Fonte: Pesquisa Interna Bow-e.
Mercado livre de energia precisa se esforçar na comunicação
Na avaliação de Ciro Neto, CEO da Bow-e que é a empresa de geração distribuída do Grupo Bolt, os resultados mostram que a abertura do mercado livre exigirá um esforço de comunicação tão relevante quanto o regulatório. “Os dados mostram que existe uma demanda espontânea por liberdade de escolha antes mesmo de o consumidor conhecer a mudança regulatória. Isso significa que o desafio do setor não será despertar interesse, mas ampliar o acesso à informação para que as pessoas entendam como o mercado funciona e a partir disso, tomar decisões conscientes quando a abertura ocorrer.”

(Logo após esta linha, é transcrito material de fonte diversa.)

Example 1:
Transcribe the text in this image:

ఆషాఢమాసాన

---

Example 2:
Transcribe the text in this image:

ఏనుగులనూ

Para o executivo, embora o valor da conta seja o atrativo inicial, a consolidação desse novo mercado exigirá maturidade das empresas para além da tarifa. “O preço naturalmente será a porta de entrada para a competição. Mas, conforme o mercado amadurece, fatores como qualidade do atendimento, transparência e serviços agregados passam a ser determinantes para fidelizar esse consumidor no ambiente livre”, conclui.